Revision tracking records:
══════

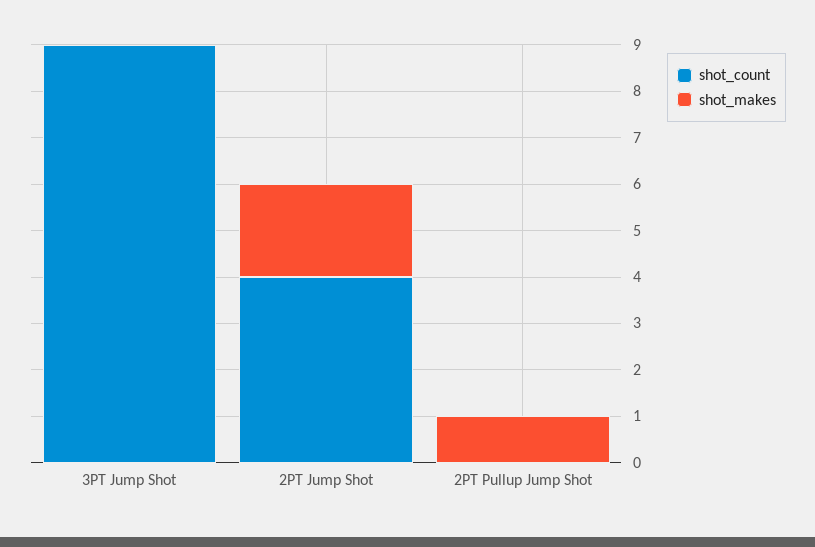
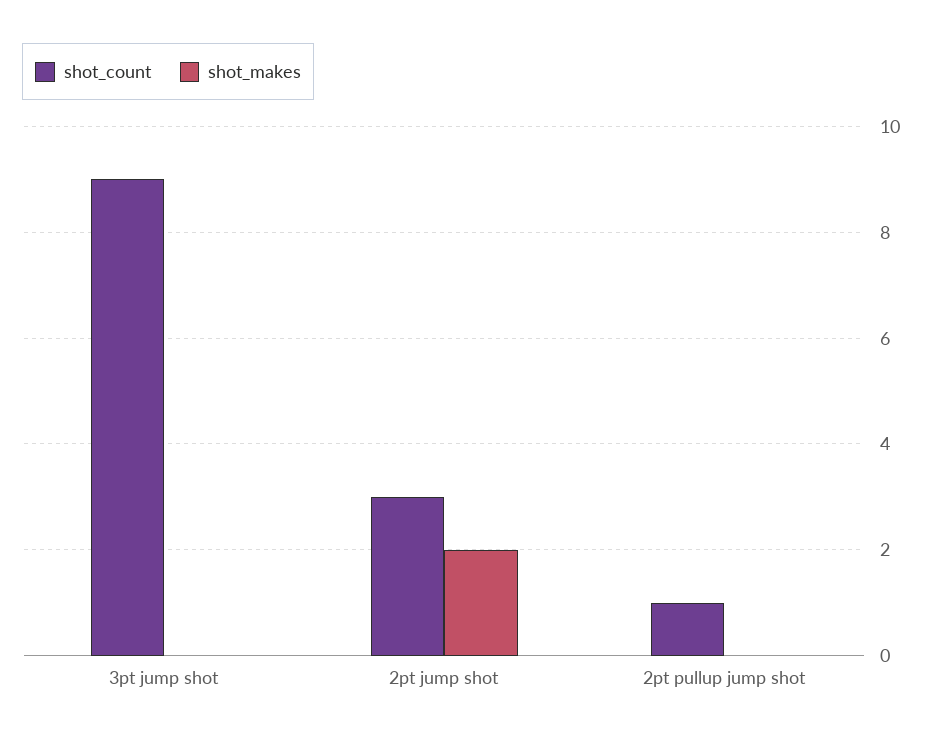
  {
    "shot_count": {
      "3PT Jump Shot": 9,
-     "2PT Jump Shot": 4,
+     "2PT Jump Shot": 3,
-     "2PT Pullup Jump Shot": 0
+     "2PT Pullup Jump Shot": 1
    },
    "shot_makes": {
      "3PT Jump Shot": 0,
      "2PT Jump Shot": 2,
-     "2PT Pullup Jump Shot": 1
+     "2PT Pullup Jump Shot": 0
    }
  }

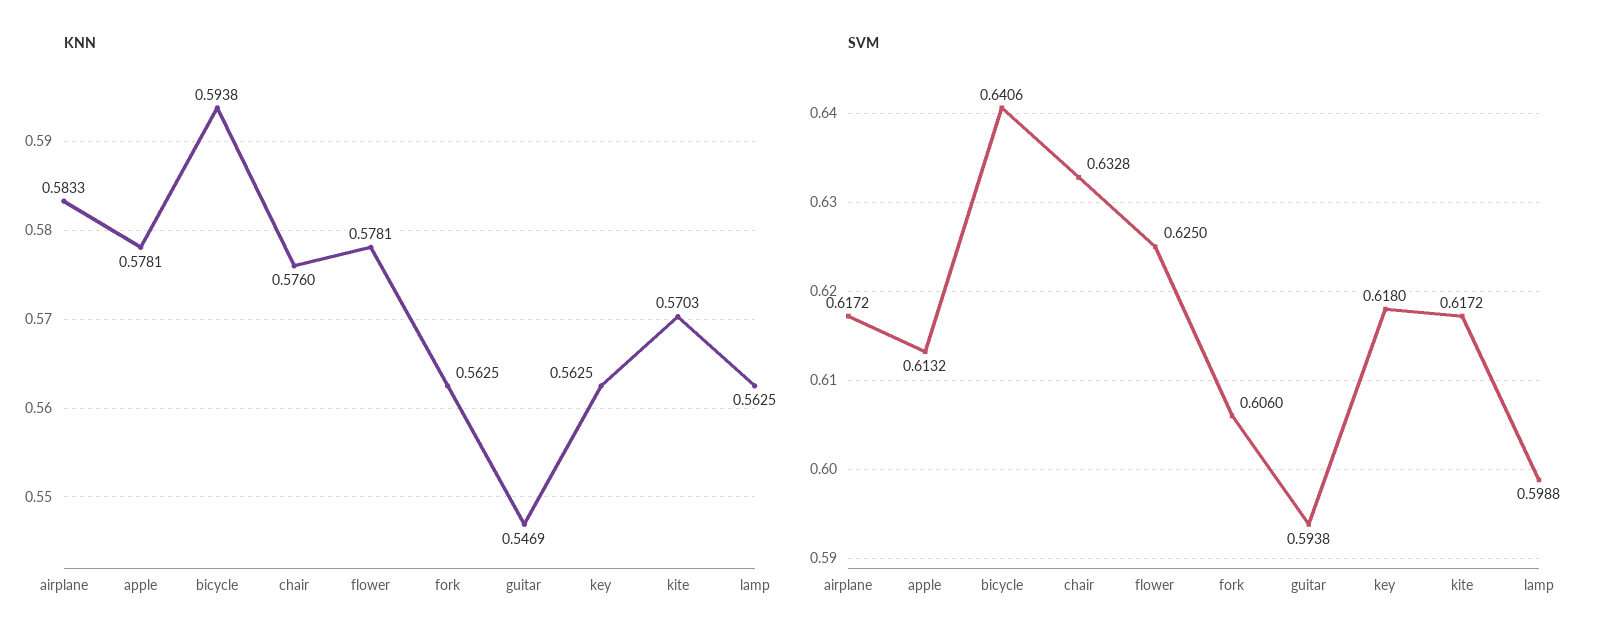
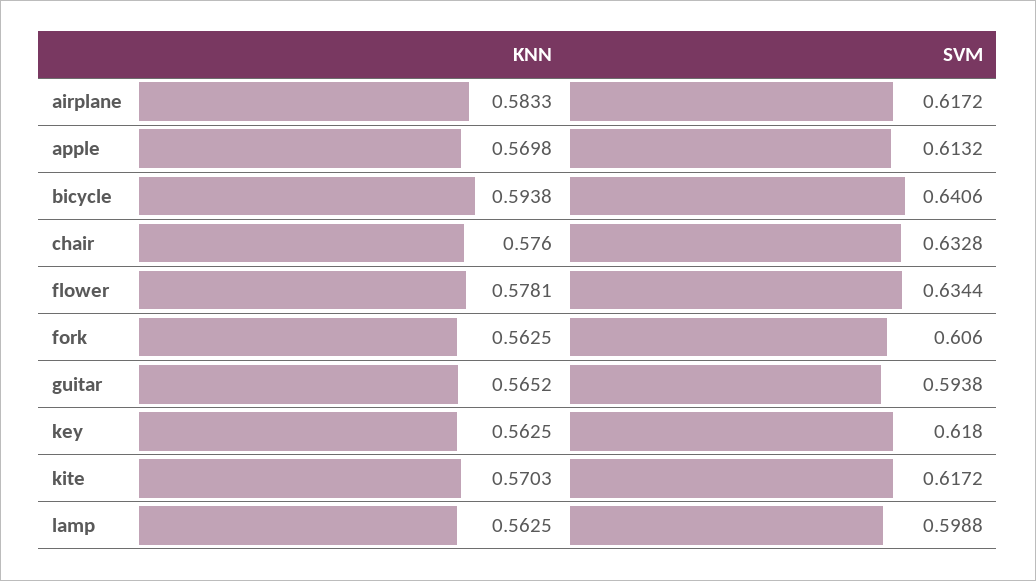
  {
    "KNN": {
      "airplane": 0.5833,
-     "apple": 0.5781,
+     "apple": 0.5698,
      "bicycle": 0.5938,
      "chair": 0.576,
      "flower": 0.5781,
      "fork": 0.5625,
-     "guitar": 0.5469,
+     "guitar": 0.5652,
      "key": 0.5625,
      "kite": 0.5703,
      "lamp": 0.5625
    },
    "SVM": {
      "airplane": 0.6172,
      "apple": 0.6132,
      "bicycle": 0.6406,
      "chair": 0.6328,
-     "flower": 0.625,
+     "flower": 0.6344,
      "fork": 0.606,
      "guitar": 0.5938,
      "key": 0.618,
      "kite": 0.6172,
      "lamp": 0.5988
    }
  }

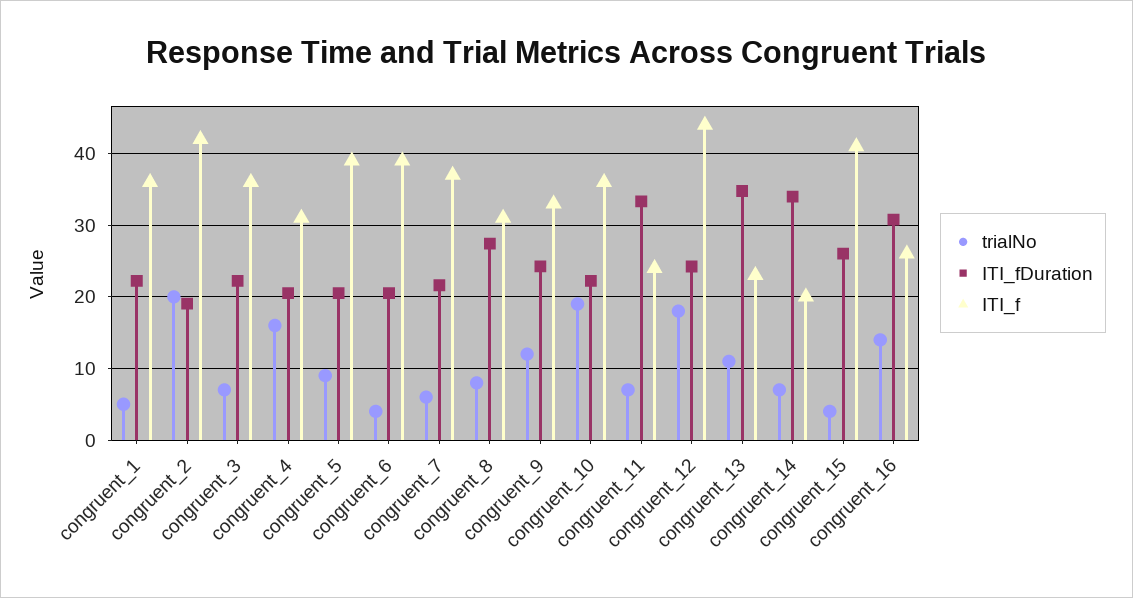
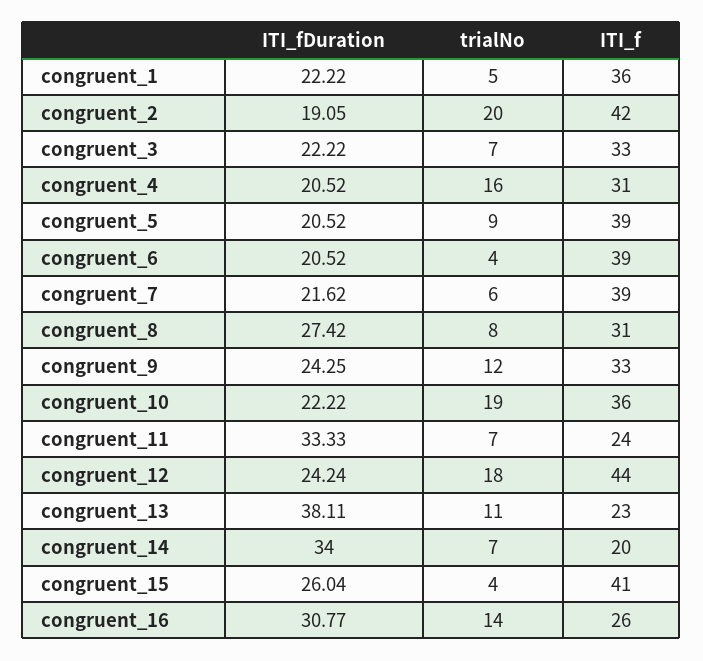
  {
    "trialNo": {
      "congruent_1": 5,
      "congruent_2": 20,
      "congruent_3": 7,
      "congruent_4": 16,
      "congruent_5": 9,
      "congruent_6": 4,
      "congruent_7": 6,
      "congruent_8": 8,
      "congruent_9": 12,
      "congruent_10": 19,
      "congruent_11": 7,
      "congruent_12": 18,
      "congruent_13": 11,
      "congruent_14": 7,
      "congruent_15": 4,
      "congruent_16": 14
    },
    "ITI_fDuration": {
      "congruent_1": 22.22,
      "congruent_2": 19.05,
      "congruent_3": 22.22,
      "congruent_4": 20.52,
      "congruent_5": 20.52,
      "congruent_6": 20.52,
      "congruent_7": 21.62,
      "congruent_8": 27.42,
      "congruent_9": 24.25,
      "congruent_10": 22.22,
      "congruent_11": 33.33,
      "congruent_12": 24.24,
-     "congruent_13": 35,
+     "congruent_13": 38.11,
      "congruent_14": 34,
      "congruent_15": 26.04,
      "congruent_16": 30.77
    },
    "ITI_f": {
      "congruent_1": 36,
      "congruent_2": 42,
-     "congruent_3": 36,
+     "congruent_3": 33,
      "congruent_4": 31,
      "congruent_5": 39,
      "congruent_6": 39,
-     "congruent_7": 37,
+     "congruent_7": 39,
      "congruent_8": 31,
      "congruent_9": 33,
      "congruent_10": 36,
      "congruent_11": 24,
      "congruent_12": 44,
      "congruent_13": 23,
      "congruent_14": 20,
      "congruent_15": 41,
      "congruent_16": 26
    }
  }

══════

* **To-do item**: Only lines containing the string "Jump" are needed. Pull each of them out of the records above.

* **Written solution**:
      "3PT Jump Shot": 9,
-     "2PT Jump Shot": 4,
+     "2PT Jump Shot": 3,
-     "2PT Pullup Jump Shot": 0
+     "2PT Pullup Jump Shot": 1
      "3PT Jump Shot": 0,
      "2PT Jump Shot": 2,
-     "2PT Pullup Jump Shot": 1
+     "2PT Pullup Jump Shot": 0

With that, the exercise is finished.